"Now And Then"

(Steel Cage Records 2003)Sickidz - Now And Then

Unless you were around at the height of the Philadelphia punk scene in the late '70s/early '80s, you have probably never heard of the Sickidz. No matter, you can go out and hear them for the first time now, because the Sickidz are back playing shows in clubs. They are also back on the stereos of sick kids everywhere thanks to a new release of both newly recorded songs and older unreleased live material on Steel Cage Records called "Sickidz Now and Then." The album is a collection of nine songs spanning over twenty years which includes five newly recorded songs (with the new lineup) as well as four classic Sickidz live performances from 1980.

The first song, "1, 2, 3, 4, Die, Die, Die," combines a slow, driving beat, super-fuzzy guitars, and psychobilly echo vocals into a theme song for juvenile delinquency that is just over a minute and half long. Instrumentally, this song captures the menacing feel of many Link Wray songs. The newly recorded "(At the) Hot Club" is a song about a long-gone Philly punk club that has a good time rock 'n' roll vibe, complete with old time rock piano and fun lyrics such as, "You might see a man in a police suit/You might see a boy with snakeskin boots/You might see a girl with a Chinese tan/You might see a guy they call Spider Man"¦at the Hot Club!" For the next song, "If the Flys are Alive," the tempo slows a bit as Mick Cancer reminisces about a band he saw "Sometime back in the late nineteen seventies." "If the Flys are Alive," is not only a sentimental song about the good old days, but also a plea for a long-gone band to come back, as evidenced by the chorus of the song, "If the Flys are alive, if the Flys are alive, won't you please come back, won't you please come back." Next, the Sickidz perform a stomping cover of the Nomads' classic, "Wasn't Born to Work," providing needed contrast to the previous song, which was the longest and slowest on the album.

The last five songs on "Sickidz Now and Then" are live recordings of various club shows. The first live song is a punk rock version of "Springtime for Hitler" (from the Mel Brooks movie "the Producers") which was recorded in 2003 when the Sickidz opened for the Cramps in Philadelphia. This song is as funny as ever if you get that it is supposed to be sarcastic, but the Philadelphia crowd in the recording did not understand sarcasm, so after the Sickidz finished playing it Mick announces to the crowd, "Well, it's good to know we have a left-wing audience, at least." Next up are live versions of "1, 2, 3, 4 Die Die Die" and "(At the) Hot Club" that were recorded in 1980 with the original Sickidz lineup. These versions are raw and fast, and creepy and urgent at the same time, like the punk rock of the time. These songs are followed with a live cover of the Cramps' "I'm Cramped" from 1980, and an older live version of "Springtime for Hitler" done with the original Sickidz lineup.

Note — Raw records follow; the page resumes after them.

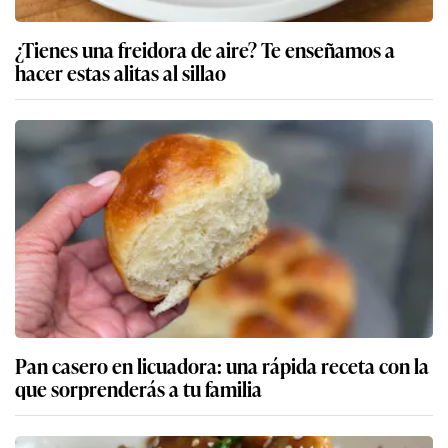
¿Tienes una freidora de aire? Te enseñamos a
hacer estas alitas al sillao
Pan casero en licuadora: una rápida receta con la
que sorprenderás a tu familia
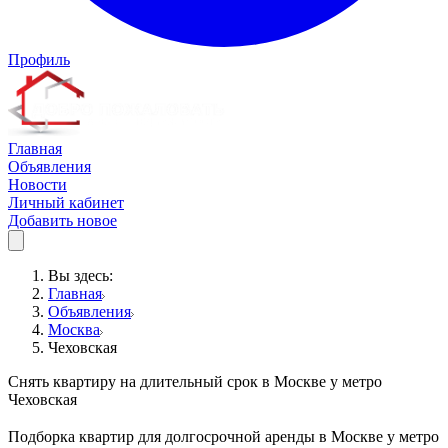
Профиль
Главная
Объявления
Новости
Личный кабинет
Добавить новое
Вы здесь:
Главная
Объявления
Москва
Чеховская
Снять квартиру на длительный срок в Москве у метро
Чеховская
Подборка квартир для долгосрочной аренды в Москве у метро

While the old live recordings are important to the history of the band, they lack the maturity of the newer Sickidz songs: that is, the idea that you can still rock hard and be dangerous if you play slowly. In fact, the Sickidz sound more dangerous when they slow down their songs. Overall, the only thing the "Sickidz Now and Then" lacks is enough new Sickidz material to keep dozens of repeat plays of the record from getting old.